The plaintiffs have persuasively shown that documents which the defendant has challenged as unauthenticated meet either the minimal requirements of Fed. R. Evid. 901 or are self-authenticating under Fed. R. Evid. 902. Most of these documents either meet the general requirement of Fed. R. Evid. 901(a), or are public records under Fed. R. Evid. 901(b)(7), are authentic under Fed. R. Evid. 901(b)(4), are self-authenticating under Fed. R. Evid. 902, or have been authenticated by affidavit.
Moreover, as to the defendant's general hearsay objections, documents are admissible under the various hearsay exceptions or are nonhearsay. The documents are relevant, reliable and essential to a just and proper adjudication of this matter.2a The documents have a significant indicia of reliability, because the vast majority were produced from the Department of Health and Human Services and the AFLA grantees, and the defendants rely on, and respond to the same types of documents in their opposition to plaintiffs' motion for summary judgment. In addition, the potential prejudice to the defendant is low. Furthermore, the danger posed by hearsay is diminished in this case because the Court is the trier of fact. See 4 Weinstein's Evidence, para. 800 at 800-17 (1987) (and cases cited therein).
Much of the documentary evidence challenged as hearsay is admissible under Fed. R. Evid. 803(24) as having circumstantial guarantees of trustworthiness;3a as public records under Fed. R. Evid. 803(8);4a or as records of regularly conducted activity under Fed. R. Evid. 803(6).5a In addition, a number of documents obtained from the defendant or the defendant-intervenors A Woman's Choice, Inc. or Catholic Charities, U.S.A. are also admissible as non-hearsay admissions by party-opponents under Fed. R. Evid. 801(d)(2) or as non-hearsay statements under Fed. R. Evid. 801(c) because they are not being offered for the truth of the matter asserted.
Finally, the defendant challenges on relevancy grounds some documents regarding the religious views of various AFLA grantees on the issues of adoption and abortion. The Court rejects the defendant's argument and finds that this evidence meets the threshold for relevancy.

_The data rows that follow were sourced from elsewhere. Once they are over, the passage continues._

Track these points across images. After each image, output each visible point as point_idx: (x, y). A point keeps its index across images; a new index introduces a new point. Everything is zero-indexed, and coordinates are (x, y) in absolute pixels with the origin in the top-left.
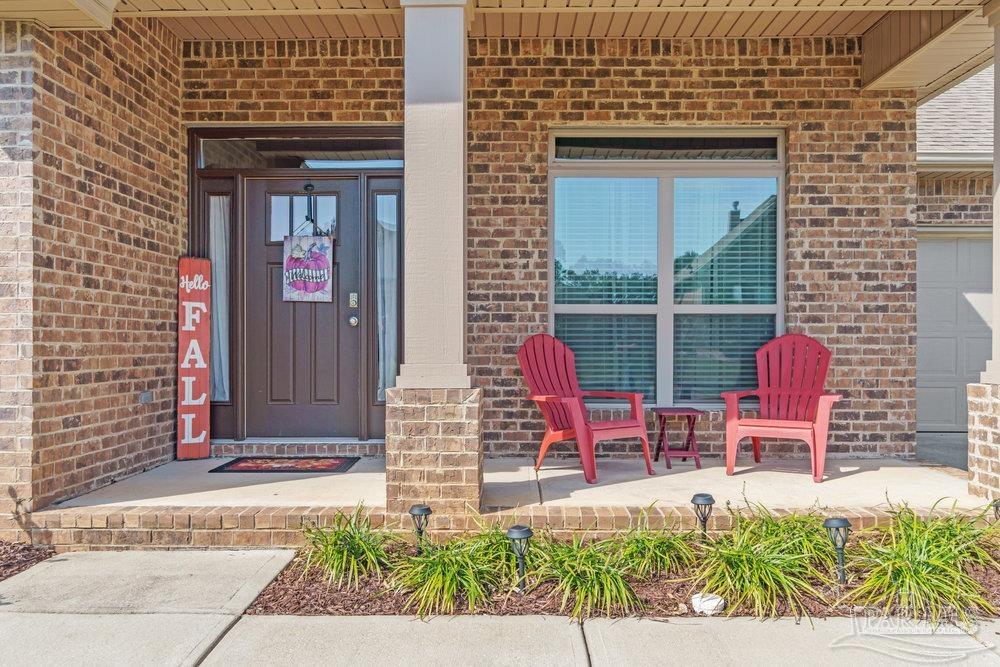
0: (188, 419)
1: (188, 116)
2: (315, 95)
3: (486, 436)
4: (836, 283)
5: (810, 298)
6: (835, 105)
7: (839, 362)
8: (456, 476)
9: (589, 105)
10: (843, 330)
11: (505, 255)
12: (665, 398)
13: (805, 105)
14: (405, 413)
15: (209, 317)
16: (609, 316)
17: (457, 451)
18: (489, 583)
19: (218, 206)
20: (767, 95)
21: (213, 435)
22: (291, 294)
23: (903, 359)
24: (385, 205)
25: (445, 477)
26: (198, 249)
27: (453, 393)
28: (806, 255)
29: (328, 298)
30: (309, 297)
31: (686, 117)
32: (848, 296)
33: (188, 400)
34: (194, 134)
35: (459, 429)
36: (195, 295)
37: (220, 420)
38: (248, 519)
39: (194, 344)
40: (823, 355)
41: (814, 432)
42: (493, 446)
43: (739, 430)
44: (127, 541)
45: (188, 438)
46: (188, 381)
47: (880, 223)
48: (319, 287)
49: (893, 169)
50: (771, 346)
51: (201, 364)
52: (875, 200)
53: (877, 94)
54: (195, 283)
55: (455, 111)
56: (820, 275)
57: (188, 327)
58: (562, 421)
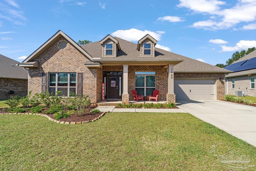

Given the enormous scope and generality of the defendant's motion, and considering the general reliability of the challenged documents, the timing of the case, the breadth of the record, and given that the surrounding circumstances are such that alternative avenues of presenting the evidence are infeasible and impractical, the Court shall generally deny the defendant's motion. As to the remaining some 50 documents which the plaintiffs produced from remaining sources, the Court shall reserve its ruling until the time of trial.6a There may be an admissibility problem with respect to these documents, but in light of this Order and the Court's Opinion disposing of the cross-motions for summary judgment, the parties may be able to resolve their evidentiary disputes, or the plaintiffs may develop alternative theories for their admissibility.

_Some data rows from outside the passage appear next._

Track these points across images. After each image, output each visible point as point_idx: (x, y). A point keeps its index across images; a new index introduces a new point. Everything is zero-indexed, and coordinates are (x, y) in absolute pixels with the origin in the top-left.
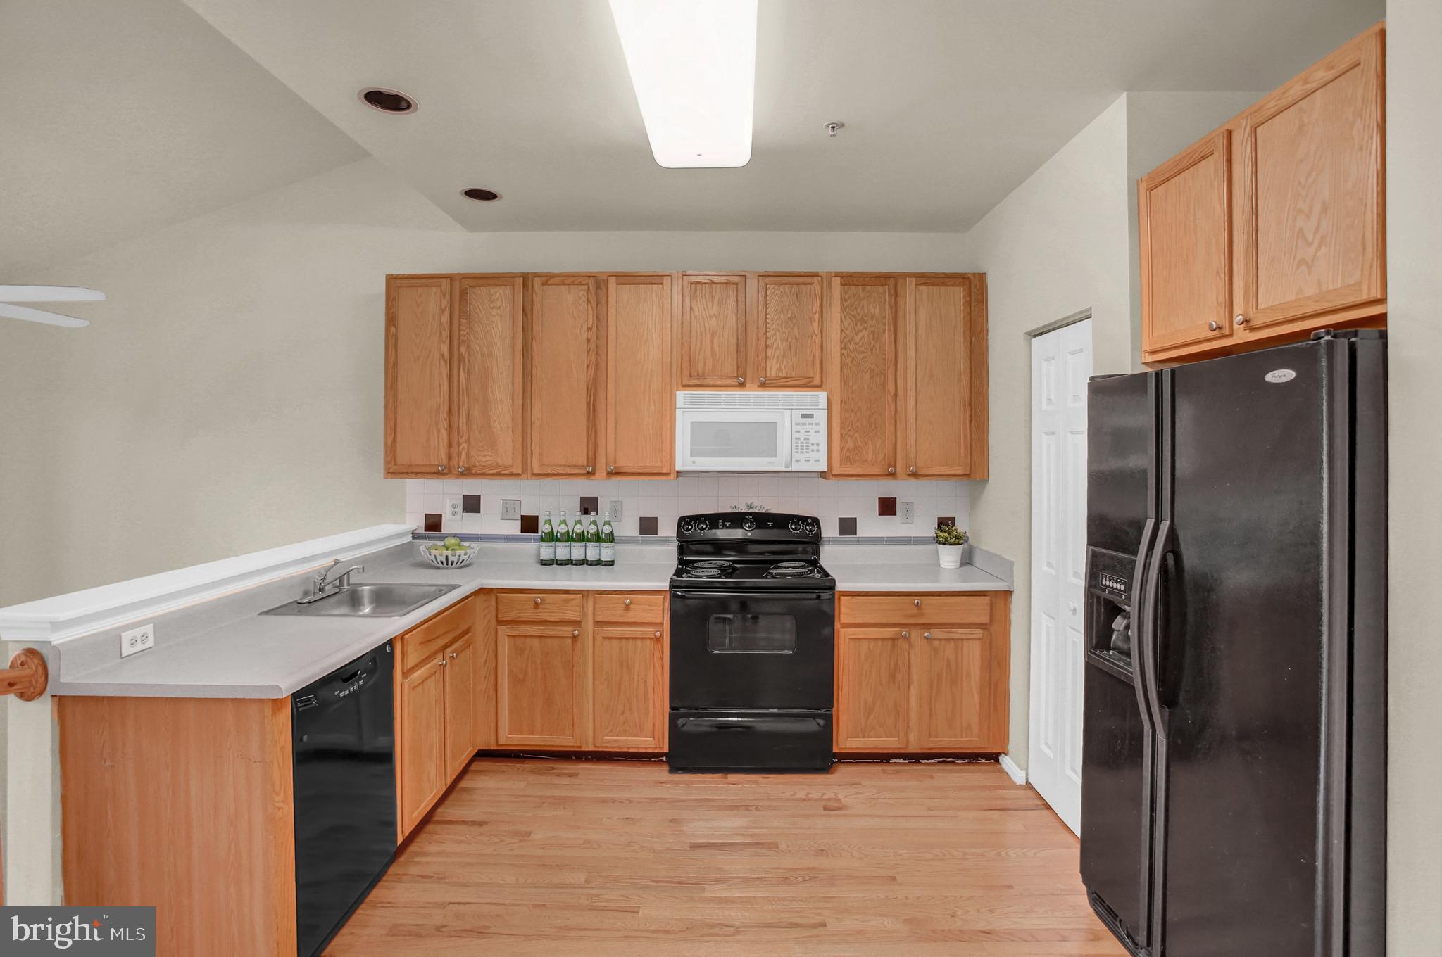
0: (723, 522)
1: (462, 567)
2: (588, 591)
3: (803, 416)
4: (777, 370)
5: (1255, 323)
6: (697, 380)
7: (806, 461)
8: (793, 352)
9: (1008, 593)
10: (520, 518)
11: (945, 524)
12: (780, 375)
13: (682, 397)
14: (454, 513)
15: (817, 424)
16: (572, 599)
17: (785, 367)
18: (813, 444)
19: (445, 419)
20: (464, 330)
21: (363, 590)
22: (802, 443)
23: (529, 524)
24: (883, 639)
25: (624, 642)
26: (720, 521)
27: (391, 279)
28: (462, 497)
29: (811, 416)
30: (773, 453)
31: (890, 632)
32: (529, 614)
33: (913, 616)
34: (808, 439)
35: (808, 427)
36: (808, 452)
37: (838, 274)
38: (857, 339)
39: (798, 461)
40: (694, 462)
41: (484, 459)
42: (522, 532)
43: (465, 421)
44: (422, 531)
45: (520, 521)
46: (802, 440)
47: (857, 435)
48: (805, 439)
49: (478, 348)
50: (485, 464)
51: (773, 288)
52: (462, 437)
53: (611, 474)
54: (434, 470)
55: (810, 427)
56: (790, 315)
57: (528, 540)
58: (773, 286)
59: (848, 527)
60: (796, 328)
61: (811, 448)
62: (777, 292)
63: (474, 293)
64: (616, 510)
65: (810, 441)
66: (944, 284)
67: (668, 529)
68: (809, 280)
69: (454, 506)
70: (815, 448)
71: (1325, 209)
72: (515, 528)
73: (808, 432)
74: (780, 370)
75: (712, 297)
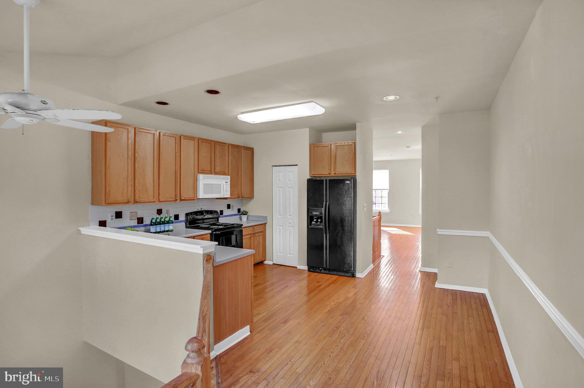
0: (199, 214)
3: (225, 182)
5: (336, 173)
6: (203, 172)
8: (222, 165)
9: (266, 223)
10: (136, 218)
11: (239, 210)
12: (219, 171)
13: (200, 176)
14: (112, 219)
15: (228, 185)
19: (130, 182)
20: (137, 148)
27: (107, 123)
28: (115, 213)
29: (227, 182)
30: (220, 192)
31: (249, 236)
33: (253, 231)
37: (230, 144)
38: (233, 162)
39: (225, 195)
40: (204, 196)
42: (138, 224)
43: (138, 182)
45: (137, 220)
47: (233, 188)
49: (141, 155)
52: (136, 188)
53: (181, 200)
54: (126, 201)
56: (221, 154)
57: (140, 226)
58: (217, 145)
59: (222, 212)
60: (222, 157)
62: (218, 147)
63: (140, 134)
64: (167, 212)
65: (227, 189)
66: (248, 150)
67: (182, 218)
68: (225, 145)
69: (112, 216)
70: (228, 191)
72: (135, 223)
73: (227, 187)
74: (219, 169)
75: (205, 146)
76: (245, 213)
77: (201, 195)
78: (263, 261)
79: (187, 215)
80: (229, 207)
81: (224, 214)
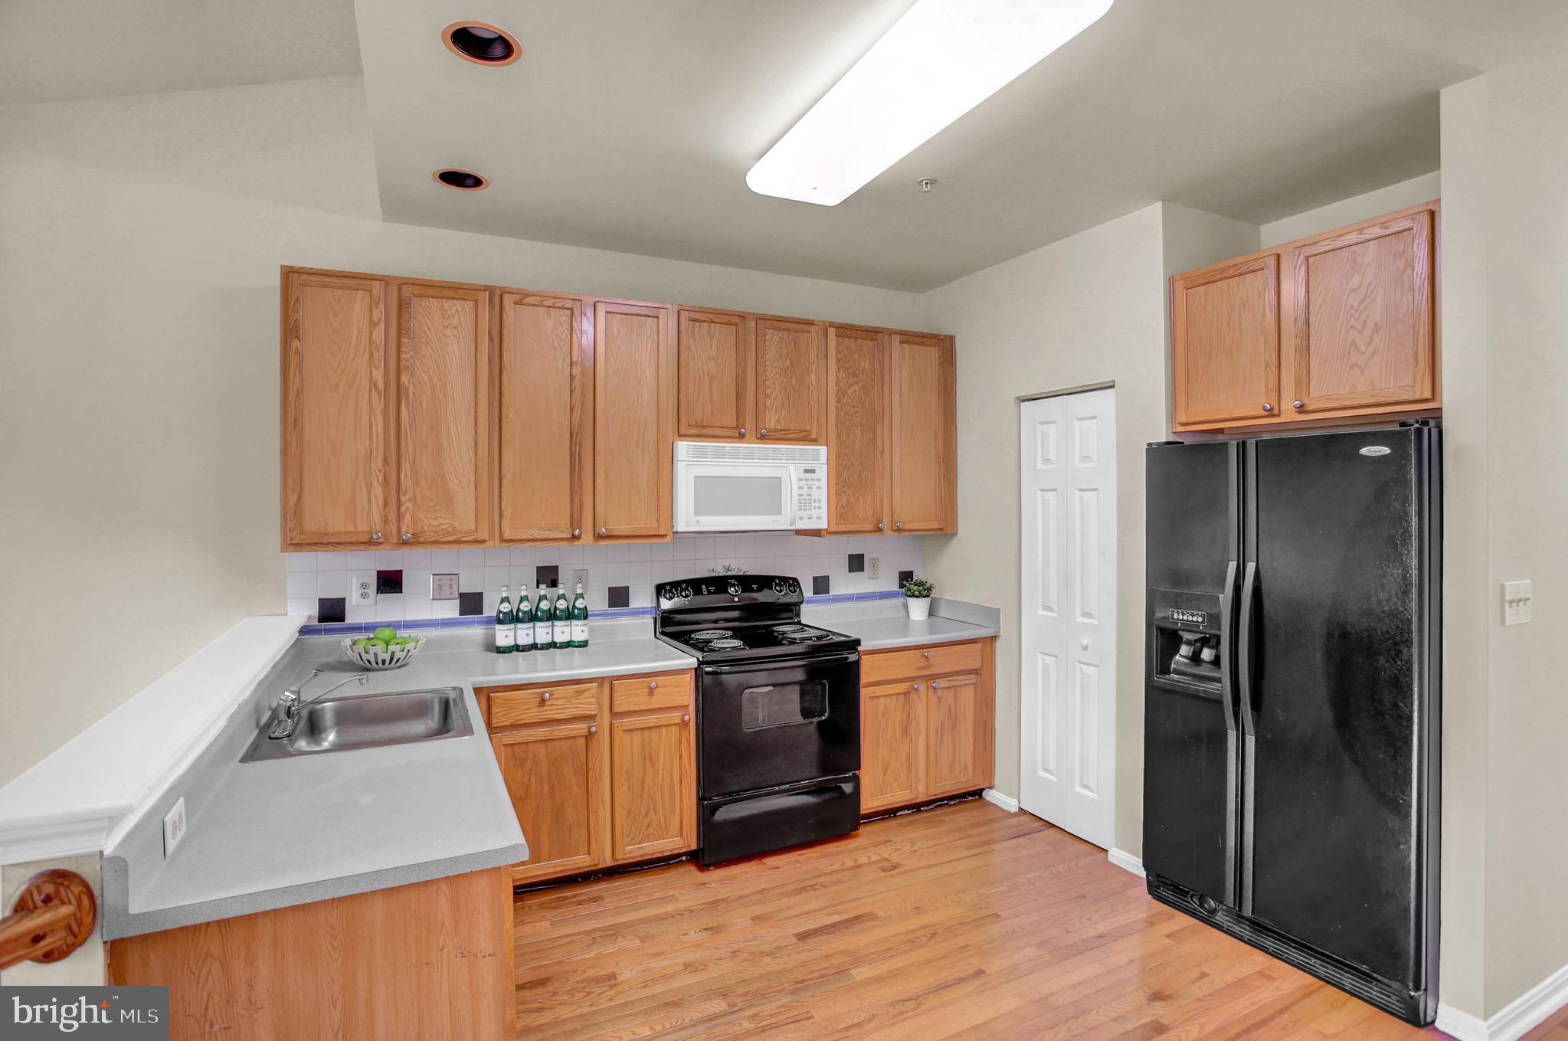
0: (707, 587)
1: (400, 667)
2: (603, 678)
3: (806, 471)
4: (777, 421)
5: (1310, 408)
6: (701, 432)
7: (809, 518)
8: (791, 404)
9: (993, 639)
10: (457, 595)
11: (906, 577)
12: (779, 427)
13: (683, 448)
14: (364, 596)
15: (819, 480)
16: (586, 690)
17: (784, 419)
18: (815, 501)
19: (379, 470)
20: (407, 353)
21: (323, 708)
22: (805, 499)
23: (471, 604)
24: (897, 694)
25: (646, 732)
26: (704, 587)
27: (289, 274)
28: (375, 574)
29: (813, 471)
30: (777, 510)
31: (903, 687)
32: (533, 714)
33: (922, 668)
34: (810, 495)
35: (810, 482)
36: (810, 509)
37: (832, 325)
38: (850, 392)
39: (801, 518)
40: (698, 522)
41: (435, 523)
42: (462, 615)
43: (409, 473)
44: (315, 622)
45: (458, 600)
46: (805, 496)
47: (850, 491)
48: (808, 495)
49: (425, 378)
50: (438, 529)
51: (772, 333)
52: (405, 494)
53: (599, 537)
54: (365, 538)
55: (813, 482)
56: (788, 363)
57: (471, 623)
58: (771, 331)
59: (821, 585)
60: (794, 377)
61: (813, 504)
62: (775, 337)
63: (420, 305)
64: (581, 577)
65: (813, 498)
66: (923, 344)
67: (642, 598)
68: (807, 327)
69: (364, 586)
70: (817, 504)
71: (1377, 328)
72: (450, 610)
73: (811, 488)
74: (778, 421)
75: (711, 338)
76: (924, 591)
77: (687, 518)
78: (982, 790)
79: (661, 589)
80: (856, 563)
81: (835, 590)
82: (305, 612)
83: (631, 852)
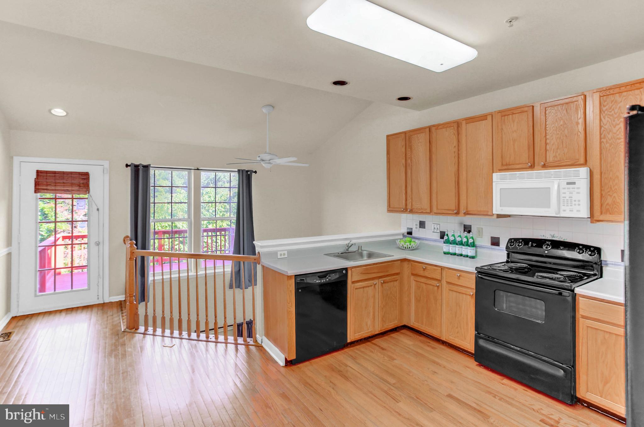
0: (532, 244)
1: (412, 250)
3: (568, 184)
4: (554, 157)
7: (570, 211)
8: (564, 145)
12: (556, 159)
13: (496, 176)
14: (416, 228)
15: (578, 188)
16: (437, 269)
17: (559, 155)
18: (575, 201)
19: (404, 190)
20: (409, 153)
21: (364, 253)
22: (567, 200)
23: (442, 235)
25: (458, 294)
26: (530, 243)
27: (388, 136)
28: (419, 222)
29: (574, 183)
32: (421, 273)
34: (571, 197)
35: (571, 190)
36: (571, 206)
37: (598, 90)
39: (564, 211)
40: (502, 210)
41: (417, 206)
42: (440, 238)
43: (410, 190)
44: (406, 234)
45: (440, 234)
46: (567, 198)
48: (570, 197)
50: (418, 208)
51: (550, 109)
52: (409, 197)
53: (465, 214)
54: (401, 210)
55: (573, 190)
58: (550, 108)
60: (566, 130)
61: (574, 203)
62: (552, 111)
63: (413, 138)
65: (573, 199)
69: (416, 225)
72: (437, 236)
73: (572, 193)
75: (513, 121)
77: (496, 208)
79: (509, 241)
82: (405, 231)
83: (450, 339)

Accordingly, it is, by the Court, this 9th day of July, 1991,
ORDERED that defendant's Motion to Strike portions of the Plaintiffs' Statement of Material Facts and Supporting Appendices shall be, and hereby is, denied as to the approximately 1750 documents produced by the defendant and various AFLA grantees; said denial is without prejudice to the defendant renewing objections at the time of trial; and it is
FURTHER ORDERED that as to the approximately 50 documents produced to the plaintiffs from sources other than the defendant or AFLA grantees, the Court shall reserve its ruling until the time of trial.